■ DATASET ENTRIES:
- - -
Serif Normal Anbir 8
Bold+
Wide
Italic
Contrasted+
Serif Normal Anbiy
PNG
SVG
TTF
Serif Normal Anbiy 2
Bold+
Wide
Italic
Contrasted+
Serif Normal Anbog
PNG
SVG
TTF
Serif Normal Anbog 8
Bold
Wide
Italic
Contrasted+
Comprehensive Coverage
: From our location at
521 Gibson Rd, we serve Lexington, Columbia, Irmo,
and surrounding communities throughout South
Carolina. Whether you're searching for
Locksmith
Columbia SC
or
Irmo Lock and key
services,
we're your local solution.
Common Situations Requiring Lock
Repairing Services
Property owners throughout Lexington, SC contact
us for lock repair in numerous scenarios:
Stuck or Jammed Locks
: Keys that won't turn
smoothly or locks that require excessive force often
- - -
■ TASK ITEM:
Please reproduce every line of the records above without changing a character, keeping the original order.

■ ANSWER TO THIS EXERCISE:
Serif Normal Anbir 8
Bold+
Wide
Italic
Contrasted+
Serif Normal Anbiy
PNG
SVG
TTF
Serif Normal Anbiy 2
Bold+
Wide
Italic
Contrasted+
Serif Normal Anbog
PNG
SVG
TTF
Serif Normal Anbog 8
Bold
Wide
Italic
Contrasted+
Comprehensive Coverage
: From our location at
521 Gibson Rd, we serve Lexington, Columbia, Irmo,
and surrounding communities throughout South
Carolina. Whether you're searching for
Locksmith
Columbia SC
or
Irmo Lock and key
services,
we're your local solution.
Common Situations Requiring Lock
Repairing Services
Property owners throughout Lexington, SC contact
us for lock repair in numerous scenarios:
Stuck or Jammed Locks
: Keys that won't turn
smoothly or locks that require excessive force often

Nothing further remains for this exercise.